But I've always had trouble accepting the common explanation as to why some of the best military men of the Civil War cast their lot with the Confederacy. Seeking to understand just why it was that officers such as Robert E. Lee and Tom Jackson resigned from the US Army and why they led armies in an attempt to destroy the Union, we are told that these men always had a higher sense of loyalty and devotion to their state (read Virginia) than to the nation. Perhaps I just don't understand, but it seems to me to be a weak argument.
If, as the explanation goes, we are to believe that this was a commonly-shared sentiment of 19th century Americans, then why is it most frequently, maybe exclusively, used to explain the decision of Virginians to take up their swords against the United States? Seldom have I ever heard that say, oh, James Longstreet wrestled over his decision to resign but ultimately decided to do so because he was a South Carolinian (or Georgian) first, and an American second. The same can be said about other non-Virginia Confederate officers. . .Lafayette McLaws, for example. Did he feel a higher duty to Georgia? Or Braxton Bragg. . .did his loyalty lie with North Carolina? I just never really bought this explanation.
Of course, if, and I stress IF, state loyalty superceded national loyalty, then how do we explain the recruitment of 37 units of (west) Virginia soldiers that fought for the Union? Or the 56, yes, I said Fifty-Six, infantry, cavalry, and artillery units that were mustered into Federal service from Tennessee?
And how about those officers that in some quarters are viewed as "traitors;" Southern-born or Southern-raised army officers that remained in the US Army following secession. Of course, the most famous was George H. Thomas, but there was also Jesse Reno, Winfield Scott, John Newton, and Benjamin Prentiss. All of these men were native Virginians. Were they not properly infused with the Virginia-first, US-second mentality?
And let's not forget about David Farragut from Tennessee, the Birney brothers, David & William, from Alabama, John Fremont and Montgomery Meigs, both born in Georgia, Stephen Hurlbut, of South Carolina, and also John Gibbon. Though born near Philadelphia, Gibbon spent most of his childhood in North Carolina. Four of his brothers fought for the Confederacy, but Gibbon remained loyal to the US.
Now, I'm trying to think of Northern-born Confederate officers, but, off the top of my head, can only come up with Roswell Ripley, born in Ohio.

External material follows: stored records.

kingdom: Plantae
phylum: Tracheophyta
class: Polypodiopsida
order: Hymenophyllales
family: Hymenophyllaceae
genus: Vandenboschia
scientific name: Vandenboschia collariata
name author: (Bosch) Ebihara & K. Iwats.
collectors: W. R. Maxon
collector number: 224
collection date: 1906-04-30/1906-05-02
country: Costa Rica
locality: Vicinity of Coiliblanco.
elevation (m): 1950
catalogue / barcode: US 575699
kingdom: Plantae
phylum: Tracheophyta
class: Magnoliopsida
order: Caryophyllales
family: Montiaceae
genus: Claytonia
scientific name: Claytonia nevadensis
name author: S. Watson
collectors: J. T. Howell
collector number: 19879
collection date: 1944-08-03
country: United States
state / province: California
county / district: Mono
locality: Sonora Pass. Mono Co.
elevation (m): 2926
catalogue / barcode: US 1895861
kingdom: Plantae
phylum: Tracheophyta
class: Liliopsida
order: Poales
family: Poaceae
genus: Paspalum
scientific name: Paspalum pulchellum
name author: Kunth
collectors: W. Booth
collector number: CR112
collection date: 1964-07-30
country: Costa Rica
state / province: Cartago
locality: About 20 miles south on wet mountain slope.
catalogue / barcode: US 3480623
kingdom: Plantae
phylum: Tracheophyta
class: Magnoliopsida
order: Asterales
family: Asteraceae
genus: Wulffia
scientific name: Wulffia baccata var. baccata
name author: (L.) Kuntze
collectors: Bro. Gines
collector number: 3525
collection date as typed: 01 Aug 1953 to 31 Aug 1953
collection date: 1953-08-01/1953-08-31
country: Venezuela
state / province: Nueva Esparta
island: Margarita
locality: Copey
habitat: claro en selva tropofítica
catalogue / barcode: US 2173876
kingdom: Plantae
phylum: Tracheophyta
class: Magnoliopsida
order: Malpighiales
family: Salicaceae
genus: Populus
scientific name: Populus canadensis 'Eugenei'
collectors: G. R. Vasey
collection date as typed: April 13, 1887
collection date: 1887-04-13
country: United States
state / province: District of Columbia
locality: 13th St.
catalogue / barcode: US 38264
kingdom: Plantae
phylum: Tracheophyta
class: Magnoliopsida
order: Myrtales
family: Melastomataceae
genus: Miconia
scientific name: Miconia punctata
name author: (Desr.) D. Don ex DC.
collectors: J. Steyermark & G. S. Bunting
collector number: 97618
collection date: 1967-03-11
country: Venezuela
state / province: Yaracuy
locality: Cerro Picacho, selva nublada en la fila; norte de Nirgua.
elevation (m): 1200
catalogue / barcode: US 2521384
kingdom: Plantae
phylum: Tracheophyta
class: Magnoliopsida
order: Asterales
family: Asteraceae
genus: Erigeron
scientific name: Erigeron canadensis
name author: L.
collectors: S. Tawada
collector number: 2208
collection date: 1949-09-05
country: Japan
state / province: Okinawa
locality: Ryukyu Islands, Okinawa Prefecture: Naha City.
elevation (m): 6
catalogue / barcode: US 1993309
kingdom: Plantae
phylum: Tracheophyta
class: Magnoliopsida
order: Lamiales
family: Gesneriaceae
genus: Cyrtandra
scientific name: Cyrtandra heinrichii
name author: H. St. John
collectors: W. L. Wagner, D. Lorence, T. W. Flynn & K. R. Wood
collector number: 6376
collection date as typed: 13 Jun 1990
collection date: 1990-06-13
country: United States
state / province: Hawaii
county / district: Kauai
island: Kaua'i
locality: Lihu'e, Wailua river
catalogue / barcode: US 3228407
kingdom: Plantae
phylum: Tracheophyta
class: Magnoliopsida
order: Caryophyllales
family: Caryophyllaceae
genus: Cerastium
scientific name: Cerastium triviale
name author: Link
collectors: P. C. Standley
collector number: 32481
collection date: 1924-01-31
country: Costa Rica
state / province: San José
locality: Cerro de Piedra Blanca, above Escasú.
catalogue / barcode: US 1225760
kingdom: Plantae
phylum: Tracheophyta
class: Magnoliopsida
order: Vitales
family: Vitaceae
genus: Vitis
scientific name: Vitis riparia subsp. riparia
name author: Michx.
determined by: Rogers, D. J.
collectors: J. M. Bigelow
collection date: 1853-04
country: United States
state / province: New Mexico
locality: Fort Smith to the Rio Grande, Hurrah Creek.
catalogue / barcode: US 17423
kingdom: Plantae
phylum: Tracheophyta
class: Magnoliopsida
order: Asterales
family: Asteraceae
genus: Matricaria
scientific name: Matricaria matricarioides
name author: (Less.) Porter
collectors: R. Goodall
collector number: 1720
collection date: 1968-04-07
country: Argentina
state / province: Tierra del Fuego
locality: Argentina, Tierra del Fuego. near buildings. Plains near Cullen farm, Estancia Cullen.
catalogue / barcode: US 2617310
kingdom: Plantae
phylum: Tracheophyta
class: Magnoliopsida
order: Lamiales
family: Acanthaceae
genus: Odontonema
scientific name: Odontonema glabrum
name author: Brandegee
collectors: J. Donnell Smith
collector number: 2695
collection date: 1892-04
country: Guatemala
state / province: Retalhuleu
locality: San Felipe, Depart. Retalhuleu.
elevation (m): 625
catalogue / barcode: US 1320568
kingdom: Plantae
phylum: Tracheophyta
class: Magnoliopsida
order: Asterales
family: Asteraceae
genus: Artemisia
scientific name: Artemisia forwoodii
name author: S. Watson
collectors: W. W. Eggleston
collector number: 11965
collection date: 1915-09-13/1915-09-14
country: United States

It is for these reasons, and others as well, that I have never bought into the concept of a higher sense of devotion to one's native state as the sole explanation as to why some fought for the CSA and not the USA. But, of course, I could be wrong. Perhaps Lee and Jackson did feel this way. But I do not believe that such sentiment was widespread, and certainly not universal in the South. And, just one more thought, was Robert E. Lee fighting just for his native state? If the CSA had proved triumphant, wouldn't Virginia then become just another state in another nation?